• _任务要求 1_
请修改下方所有记录中的说明文字：把"converts"换成"maps"，其余内容一律不变。输出时不要包含图片。

• _文档正文_
◆ ◆ ◆ ◆
创建索引 mapping, 只能使用 PUT /index_name {"mappings": {}} .

DELETE /demo

PUT /demo
{
  "mappings": {
    "properties": {
      "name": {
        "type": "text"
      },
      "mobile": {
        "type": "text",
        "index": false
      }
    }
  }
}

GET /demo/_mapping

POST /demo/_doc/1
{
  "name": "Xiao Ming",
  "mobile": "021-1234567"
}

GET /demo/_search
{
  "query": {
    "match": {
      "name": "Xiao"
    }
  }
}

# Cannot search on field [mobile] since it is not indexed.
GET /demo/_search
{
  "query": {
    "match": {
      "mobile": "021"
    }
  }
}

Index Options 级别

级别 包含内容
docs doc id
freqs doc id, term frequencies
positions doc id, term frequencies, term position
offsets doc id, term frequencies, term position, character offsets
  • text 默认是 positions 级别, 其他默认为 docs

NULL Value

elasticsearch 本身不能存储空值, 默认情况下, null[] 都被认为是空值.
null_value 可以把空值替换为指定的"空值替身"进行索引.
_source 依旧显示原值, "空值替身" 仅在索引时有效.
"空值替身" 的数据类型要跟属性匹配.
text 不能应用该属性,keyword 可以.

DELETE /demo

PUT /demo
{
  "mappings": {
    "properties": {
      "name": {
        "type": "text",
        "fields": {
          "raw": {
            "type": "keyword",
            "null_value": "NULLVALUE"
          }
        }
      },
      "age": {
        "type": "integer",
        "null_value": 18
      }
    }
  }
}

GET /demo/_mapping

POST /demo/_doc/1
{
  "name": null,
  "age": null
}

GET /demo/_doc/1

GET /demo/_search
{
  "query": {
    "match": {
      "name.raw": "NULLVALUE"
    }
  }
}

copy_to

_all 在新版本中已经弃用, _copy_to 可以实现类似的功能.
目标值不会出现在 _source 中.
copy_to 的目标本身也可以存值.
源值更新了, 目标索引效果会跟随更新.

DELETE /demo

PUT /demo
{
  "mappings": {
    "properties": {
      "first": {
        "type": "text",
        "copy_to": "full"
      },
      "second": {
        "type": "text",
        "copy_to": "full"
      },
      "full": {
        "type": "text"
      }
    }
  }
}

GET /demo/_mapping

POST /demo/_doc/1
{
  "full": "hi",
  "first": "HELLO",
  "second": "WORLD"
}

GET /demo/_doc/1

GET /demo/_search
{
  "query": {
    "match": {
      "full": "hello"
    }
  }
}

POST /demo/_update/1
{
  "doc": {
    "first": "ruby",
    "second": "java"
  }
}

GET /demo/_doc/1

GET /demo/_search
{
  "query": {
    "match": {
      "full": "hello"
    }
  }
}

fields

类型自动映射时, 会把字符串自动设置为:
即利用了多字段特性, 在一个属性上使用多种类型.
◆ ◆ ◆ ◆
• _所给数据_

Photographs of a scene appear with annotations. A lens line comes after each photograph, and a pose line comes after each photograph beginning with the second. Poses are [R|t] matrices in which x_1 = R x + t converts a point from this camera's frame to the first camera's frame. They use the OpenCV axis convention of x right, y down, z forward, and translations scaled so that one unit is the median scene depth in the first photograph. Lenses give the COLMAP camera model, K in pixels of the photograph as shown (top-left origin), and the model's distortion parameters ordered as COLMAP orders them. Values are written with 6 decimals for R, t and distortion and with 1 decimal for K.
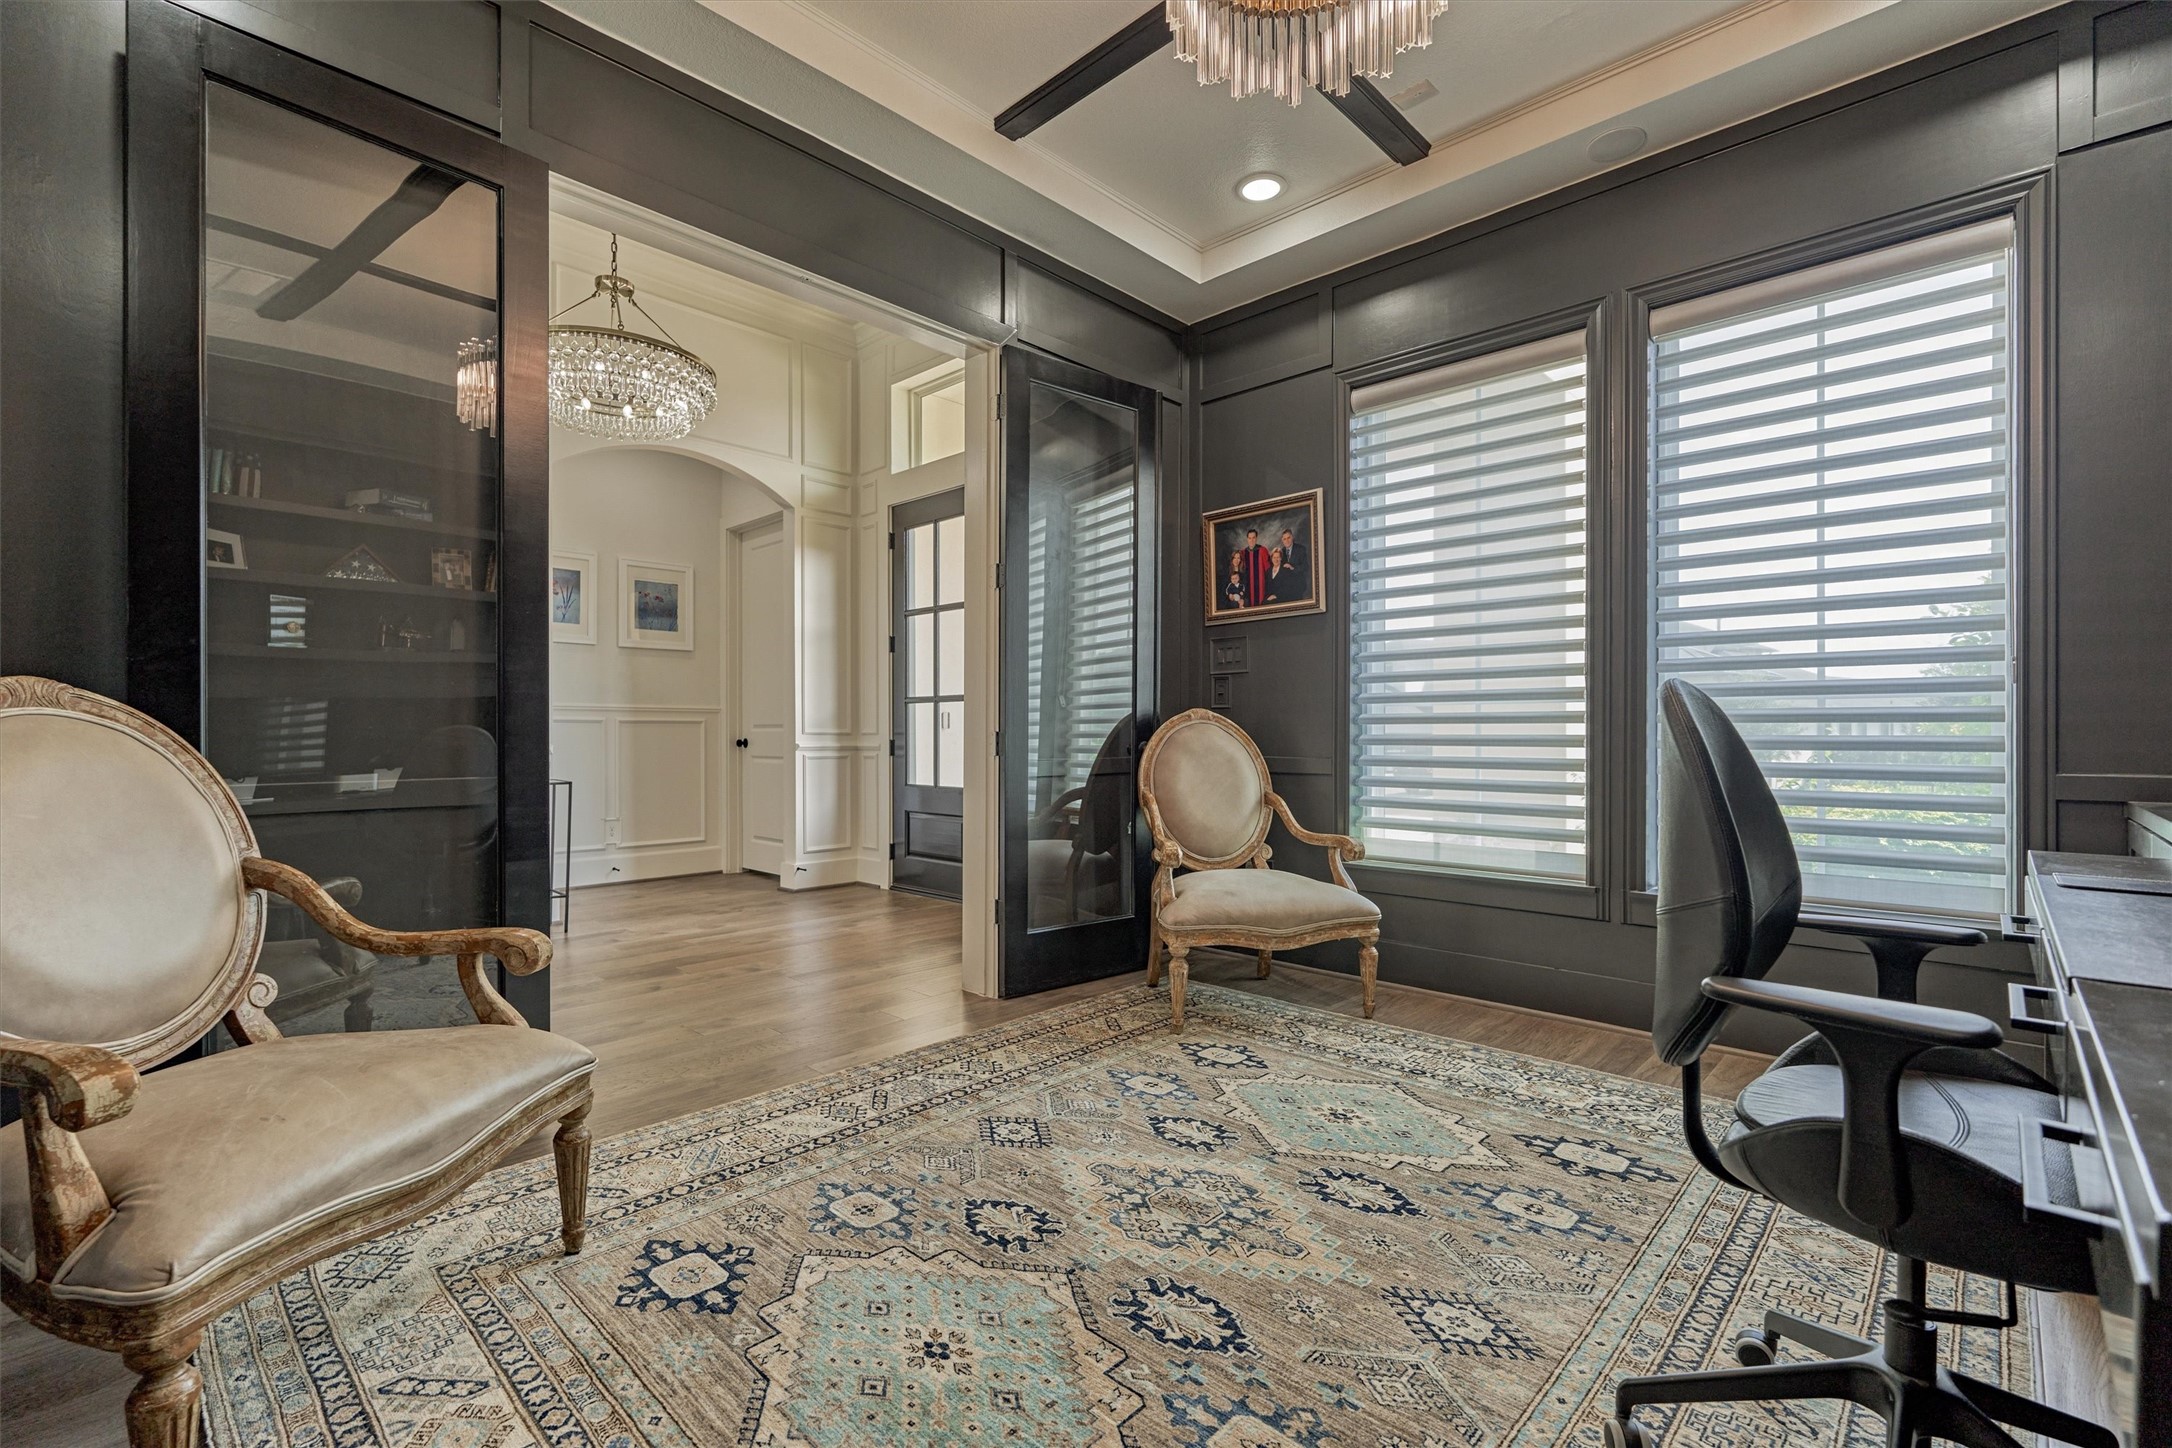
lens RADIAL K [[951.3, 0, 1086.3], [0, 951.3, 729.6], [0, 0, 1]] dist [-0.001155, -0.000017]
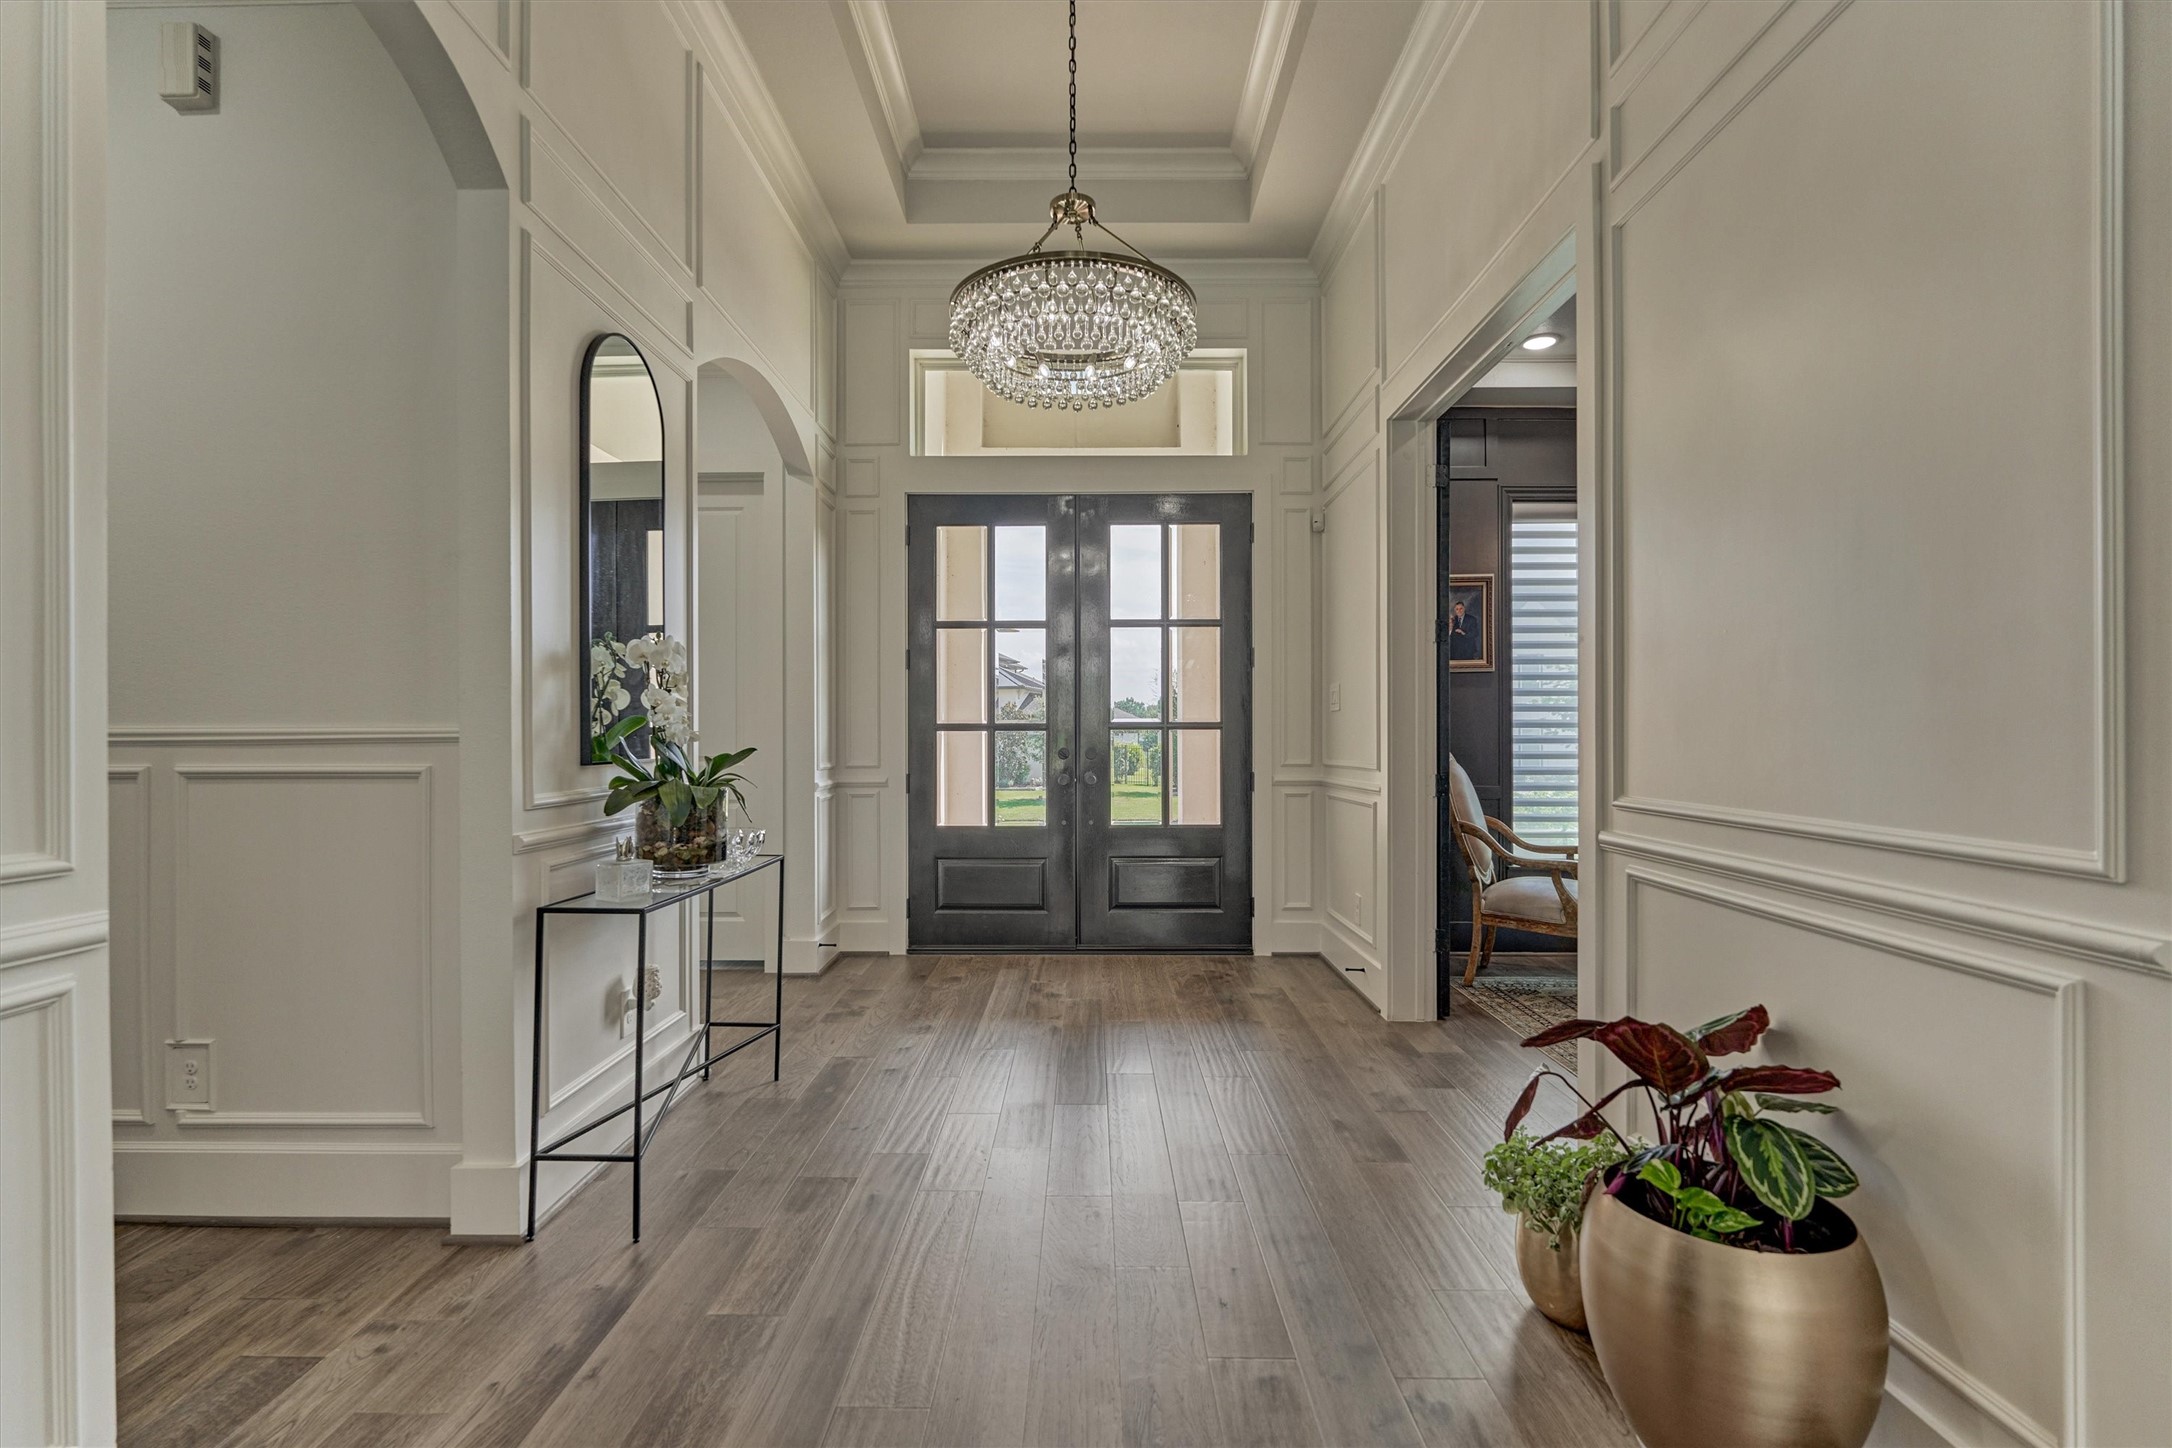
lens RADIAL K [[955.1, 0, 1079.8], [0, 955.1, 742.7], [0, 0, 1]] dist [-0.000624, -0.001654]
pose [[0.738479, -0.006005, 0.674249, -0.665328], [-0.001086, 0.999948, 0.010096, -0.025406], [-0.674275, -0.008188, 0.738435, 0.279795]]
◆ ◆ ◆ ◆
• _任务要求 2_
根据文档正文，列出 Index Options 的全部级别名称。

• _参考答案 1_
Photographs of a scene appear with annotations. A lens line comes after each photograph, and a pose line comes after each photograph beginning with the second. Poses are [R|t] matrices in which x_1 = R x + t maps a point from this camera's frame to the first camera's frame. They use the OpenCV axis convention of x right, y down, z forward, and translations scaled so that one unit is the median scene depth in the first photograph. Lenses give the COLMAP camera model, K in pixels of the photograph as shown (top-left origin), and the model's distortion parameters ordered as COLMAP orders them. Values are written with 6 decimals for R, t and distortion and with 1 decimal for K.
lens RADIAL K [[951.3, 0, 1086.3], [0, 951.3, 729.6], [0, 0, 1]] dist [-0.001155, -0.000017]
lens RADIAL K [[955.1, 0, 1079.8], [0, 955.1, 742.7], [0, 0, 1]] dist [-0.000624, -0.001654]
pose [[0.738479, -0.006005, 0.674249, -0.665328], [-0.001086, 0.999948, 0.010096, -0.025406], [-0.674275, -0.008188, 0.738435, 0.279795]]

• _参考答案 2_
docs、freqs、positions、offsets